═════ Page extract ═════
These comments are not intended as a blanket indictment of educators' complaints. There are many assessments that are poorly conceived or poorly implemented, at least in some respects. It is responsible for educators to initiate steps to correct problematic aspects of mandated assessments. Teachers are being professionally responsible if they work with administrators, policy makers, and other teachers to institute better assessments. However, reducing student motivation can only serve to compound any problems that are already present.

It becomes reasonable to expect teachers to make student participation in a test a positive learning experience only if the attributes of the assessment are appropriate for the stated purposes. Much has been done over the past two decades to improve the nature of educational assessments. Greater care is given to identifying target content and levels of cognitive demands that form the basis for the tests. Multiple-item formats and extended tasks are now common, broadening content coverage and improving validity. The increased use of manipulatives, hands-on experimentation, and portfolios are enhancements that can provide additional benefits in certain programs.

However, there is a need for greater attention to the manner in which these test formats are integrated within the overall design of the assessment system. It is far too common for certain features to be selected without adequate consideration for how students will ultimately be affected. Some features work better as lower-stakes, informal applications. Other features stand up better to the greater rigor and demands of high-visibility, high-stakes tests. Guided by knowledgeable teachers working within well-designed assessment systems, students can be brought to the point where they experience a series of formal and informal tests as beneficial opportunities to demonstrate their skills and abilities and to receive constructive feedback.

Technology

Technological advances have already had a profound effect on educational assessments, but the developments so far represent just the first step down a path that will eventually revolutionize the field. Examples of existing assessment technology include online and offline computer-based testing (CBT), computer adaptive testing (CAT), response imaging, Internet-based reporting, and CD-ROM and Web-based professional development software. These innovations have increased test delivery options, introduced new formats, improved efficiency, and expanded monitoring and reporting alternatives. One sign of the times is that most major assessment programs make use of a website as a communication tool.
═════ Raw data ═════
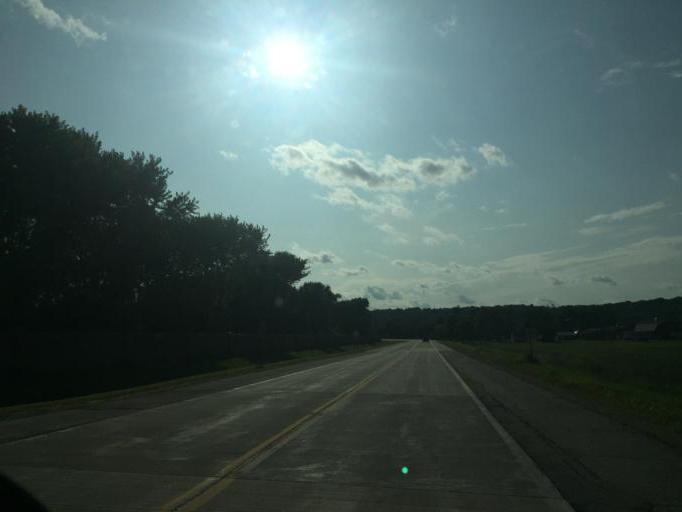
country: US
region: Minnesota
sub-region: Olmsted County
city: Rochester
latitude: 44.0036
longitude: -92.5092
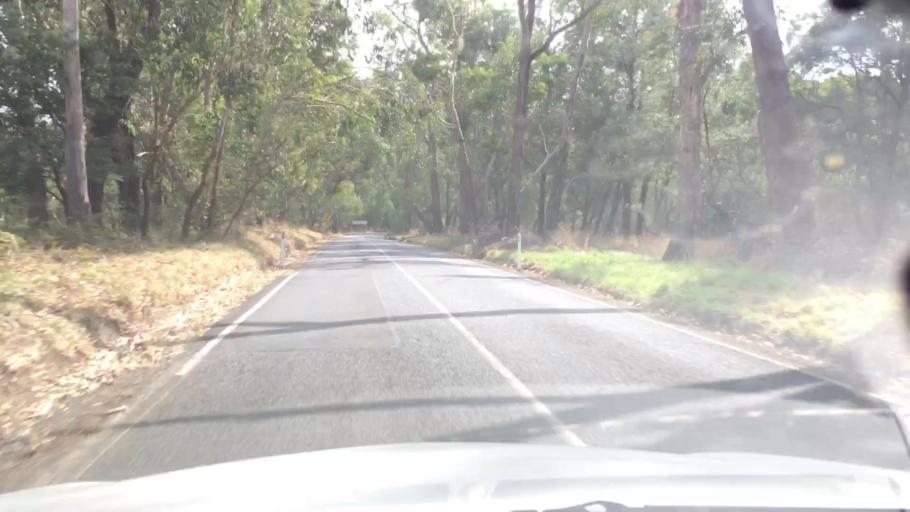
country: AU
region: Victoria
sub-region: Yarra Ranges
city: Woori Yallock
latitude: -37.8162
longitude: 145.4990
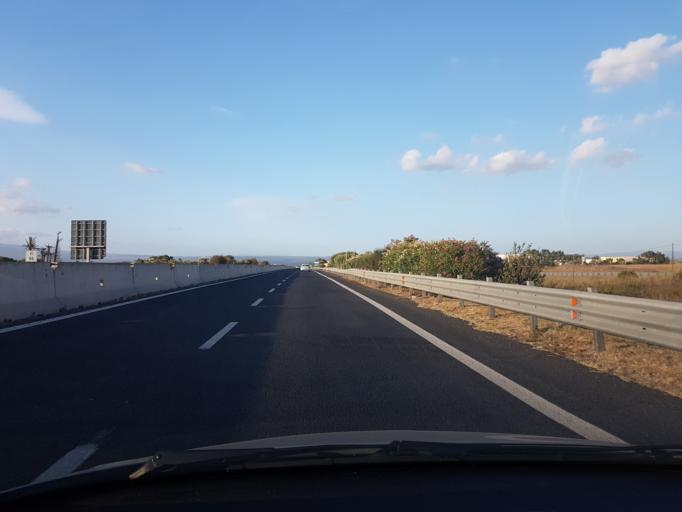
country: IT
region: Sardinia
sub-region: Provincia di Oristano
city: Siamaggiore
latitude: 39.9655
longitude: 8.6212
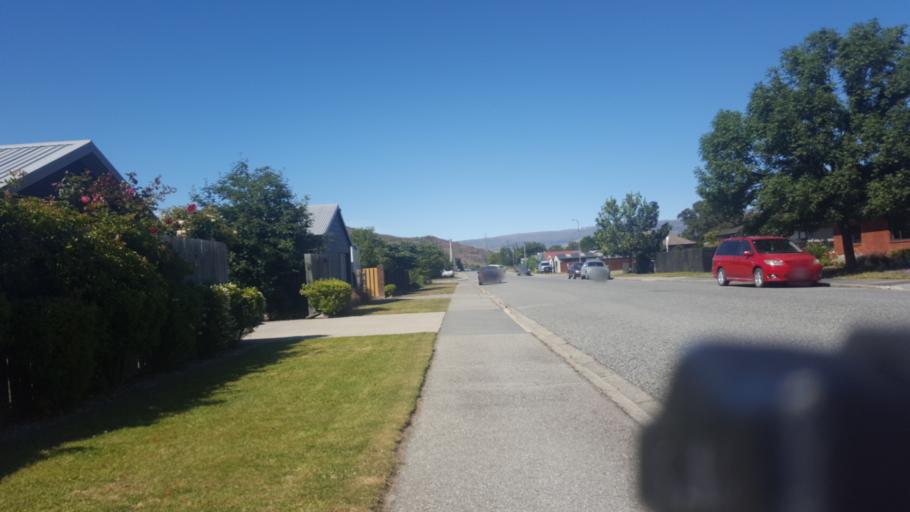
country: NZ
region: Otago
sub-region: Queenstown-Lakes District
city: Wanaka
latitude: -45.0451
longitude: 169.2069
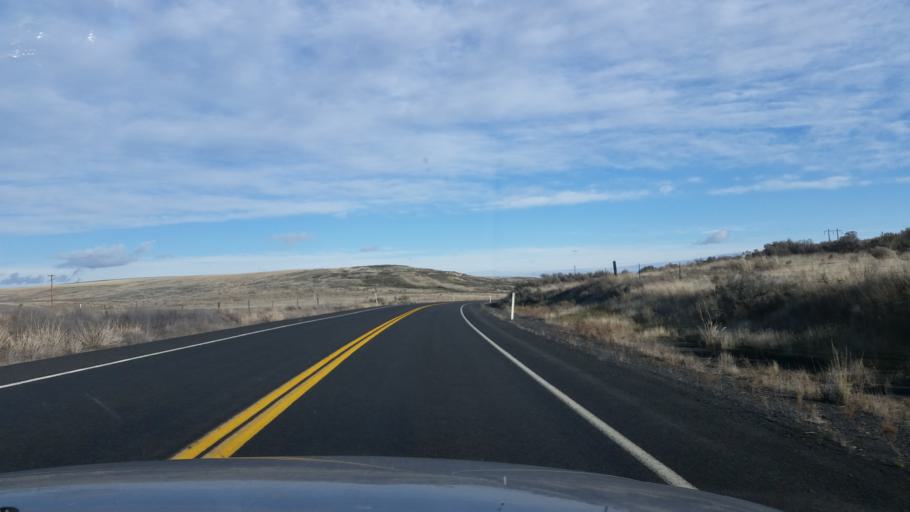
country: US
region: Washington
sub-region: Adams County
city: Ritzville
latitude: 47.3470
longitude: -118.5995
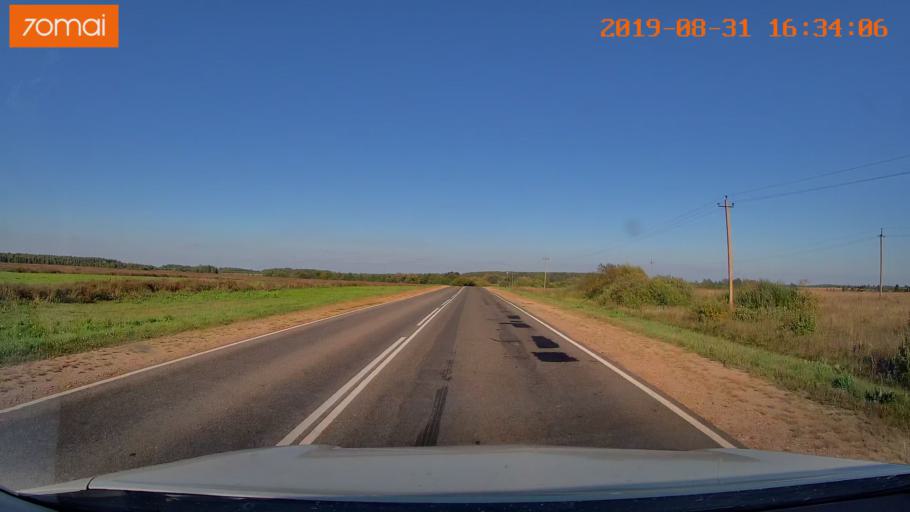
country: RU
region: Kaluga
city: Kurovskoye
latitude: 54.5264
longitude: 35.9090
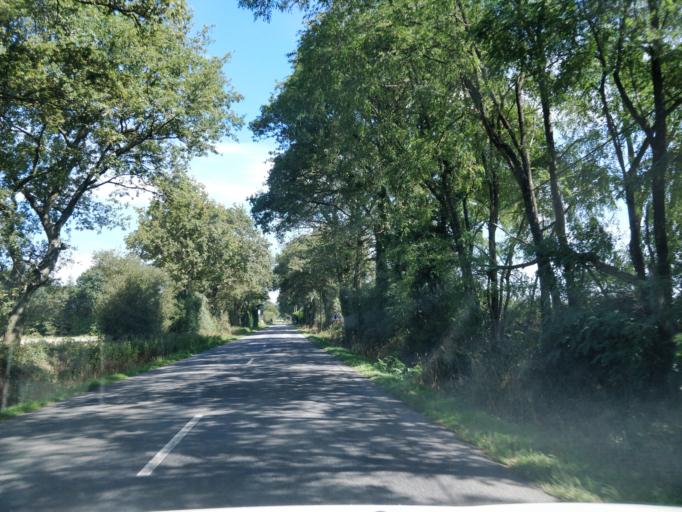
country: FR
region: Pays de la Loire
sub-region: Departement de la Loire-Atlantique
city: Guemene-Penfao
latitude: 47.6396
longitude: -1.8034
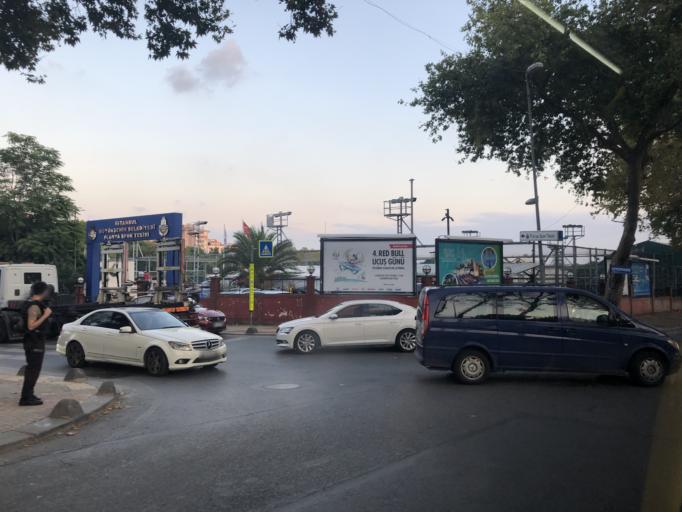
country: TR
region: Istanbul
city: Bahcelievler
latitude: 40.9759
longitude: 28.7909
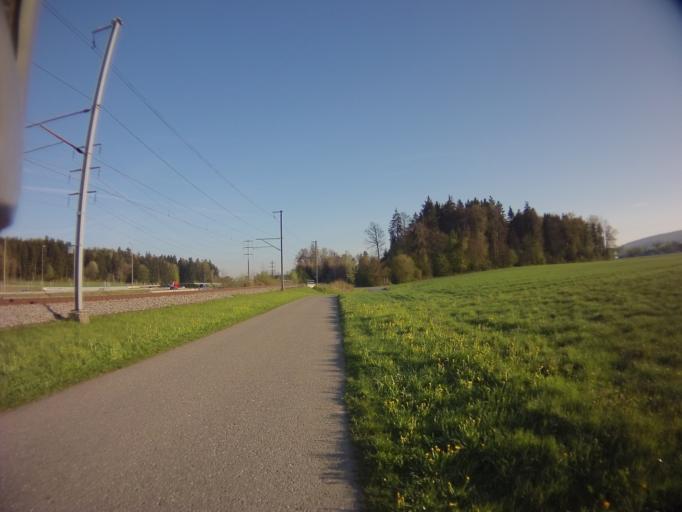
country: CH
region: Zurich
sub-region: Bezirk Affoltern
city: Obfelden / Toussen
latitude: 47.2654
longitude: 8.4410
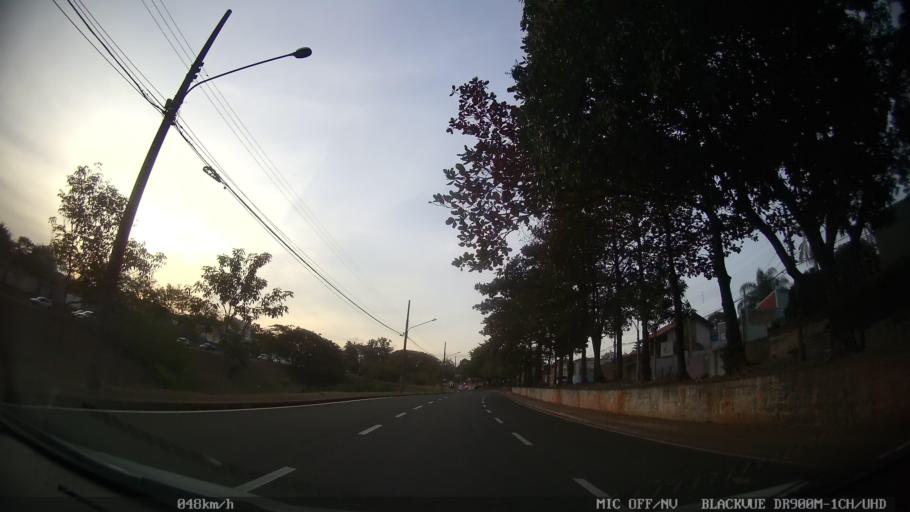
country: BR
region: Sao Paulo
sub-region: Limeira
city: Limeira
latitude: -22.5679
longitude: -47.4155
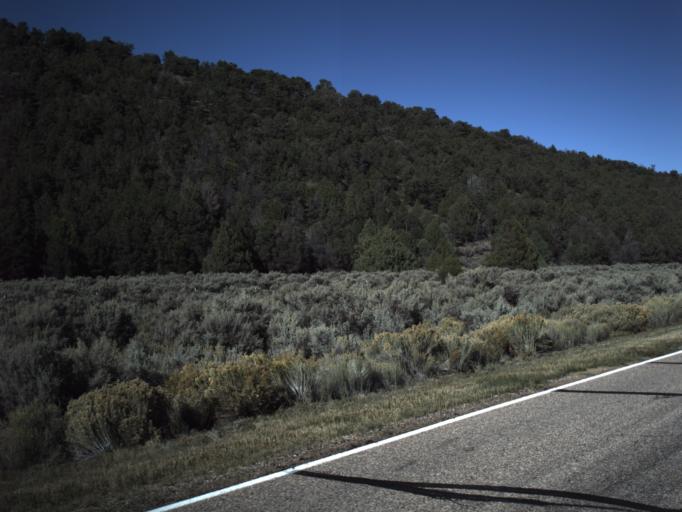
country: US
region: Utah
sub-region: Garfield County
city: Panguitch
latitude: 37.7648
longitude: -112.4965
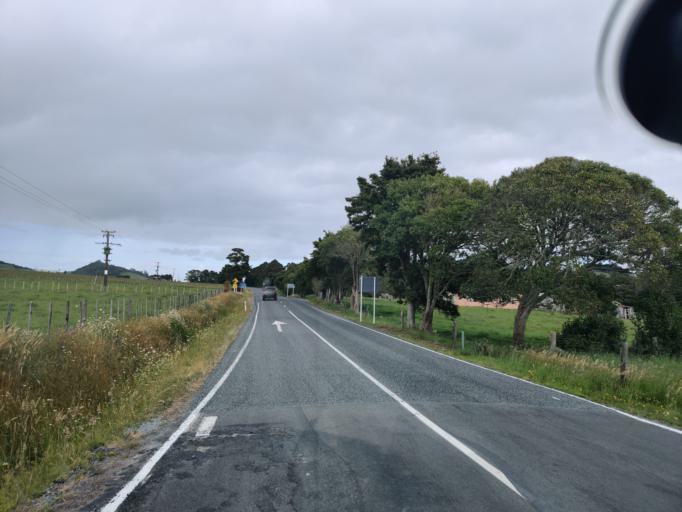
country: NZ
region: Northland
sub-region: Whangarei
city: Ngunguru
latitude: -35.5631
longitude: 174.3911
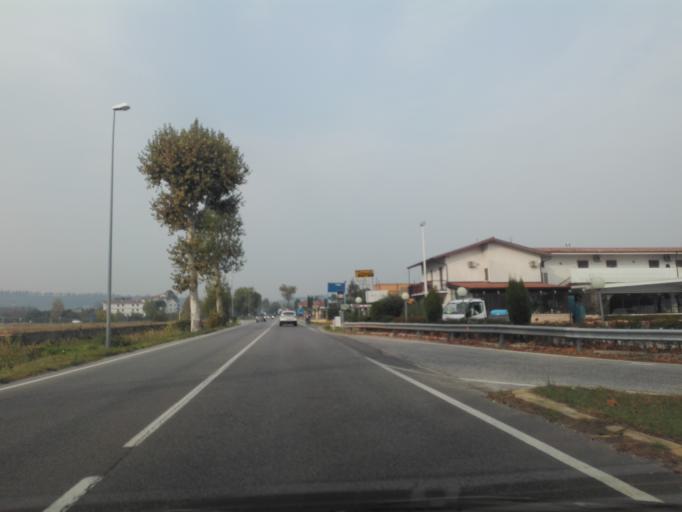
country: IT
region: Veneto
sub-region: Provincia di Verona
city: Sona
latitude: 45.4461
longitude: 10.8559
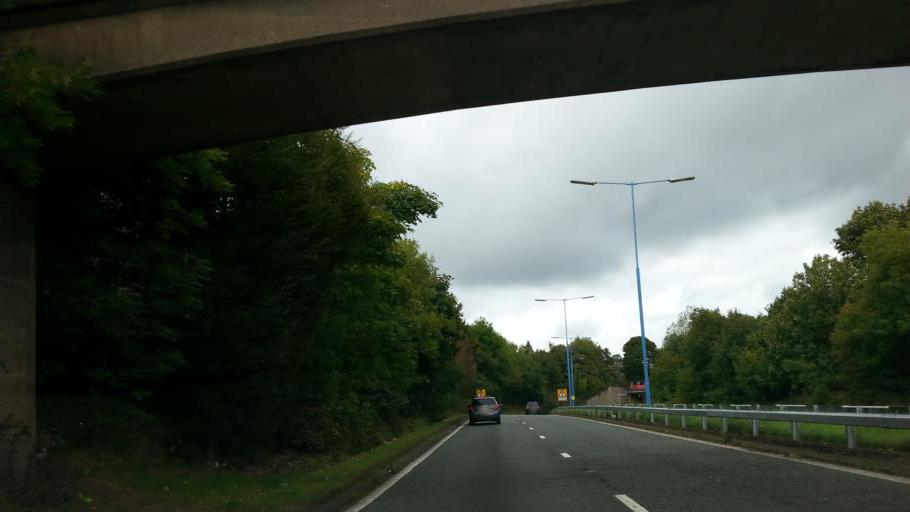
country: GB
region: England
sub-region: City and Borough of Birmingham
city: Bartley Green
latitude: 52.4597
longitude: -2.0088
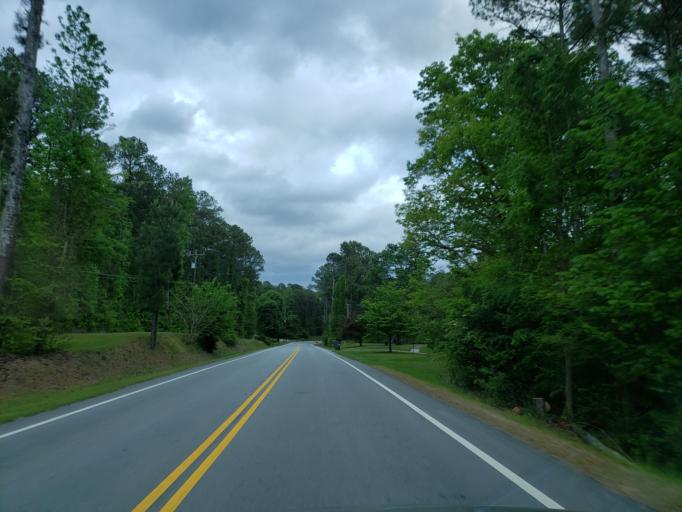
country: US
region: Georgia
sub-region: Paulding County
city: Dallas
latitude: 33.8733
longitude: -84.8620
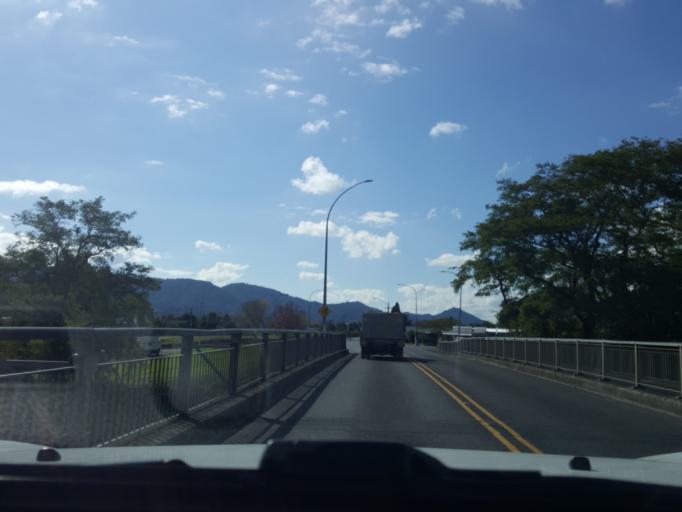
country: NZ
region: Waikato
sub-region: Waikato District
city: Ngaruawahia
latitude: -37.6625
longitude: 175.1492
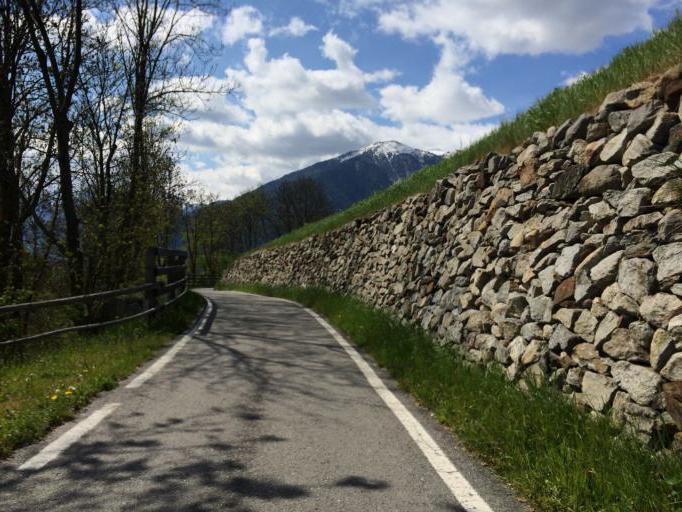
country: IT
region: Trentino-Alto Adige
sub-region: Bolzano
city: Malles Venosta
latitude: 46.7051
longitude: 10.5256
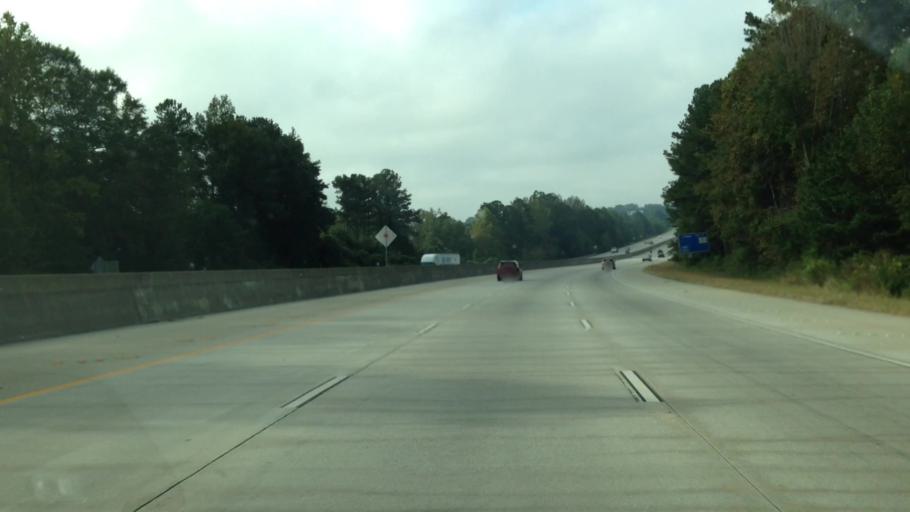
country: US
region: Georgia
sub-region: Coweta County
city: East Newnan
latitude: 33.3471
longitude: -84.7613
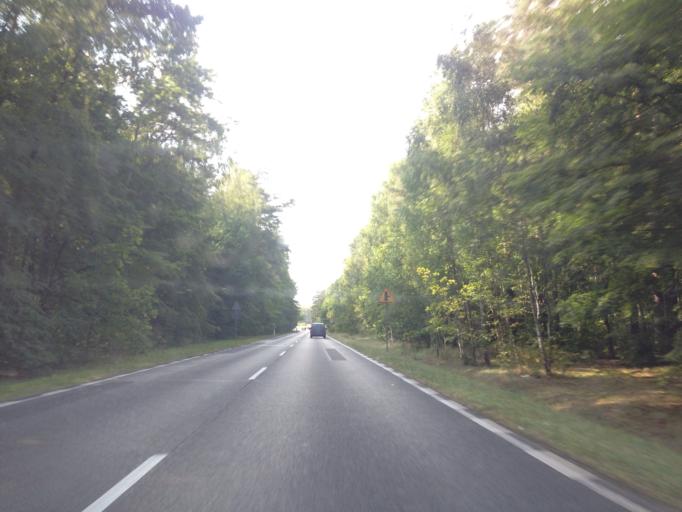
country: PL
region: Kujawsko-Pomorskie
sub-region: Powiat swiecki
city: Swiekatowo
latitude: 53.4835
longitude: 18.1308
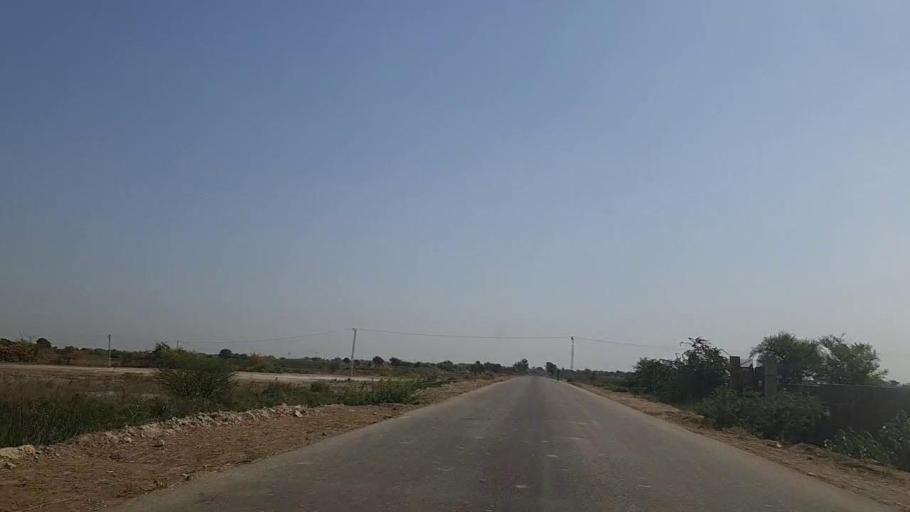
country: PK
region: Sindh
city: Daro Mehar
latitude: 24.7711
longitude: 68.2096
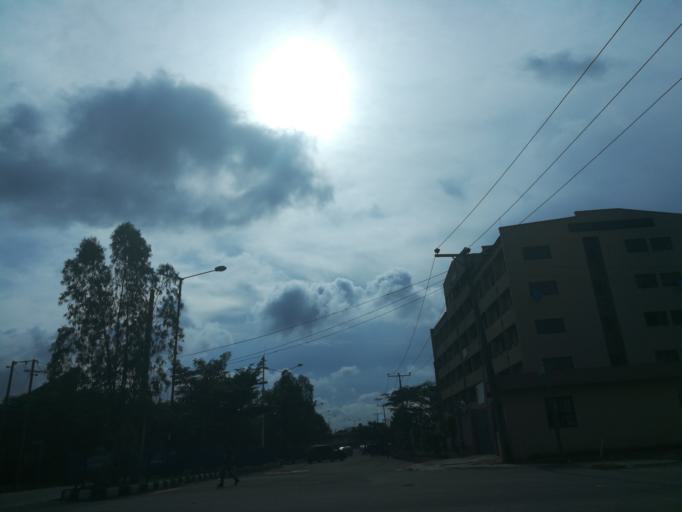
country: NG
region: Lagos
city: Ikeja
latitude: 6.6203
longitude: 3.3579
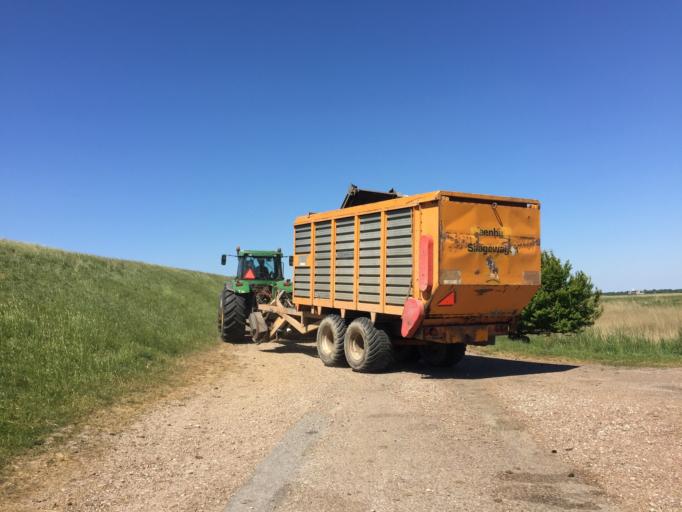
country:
═════
▸ **Exercise description**:
Answer these questions from the page extract on educational assessment.
1. What two benefits does the extract attribute to multiple-item formats and extended tasks?
2. Which kinds of tests do some assessment features stand up better to?
3. What do most major assessment programs use a website as?

▸ **Task solution**:
1. Broadening content coverage and improving validity.
2. High-visibility, high-stakes tests.
3. A communication tool.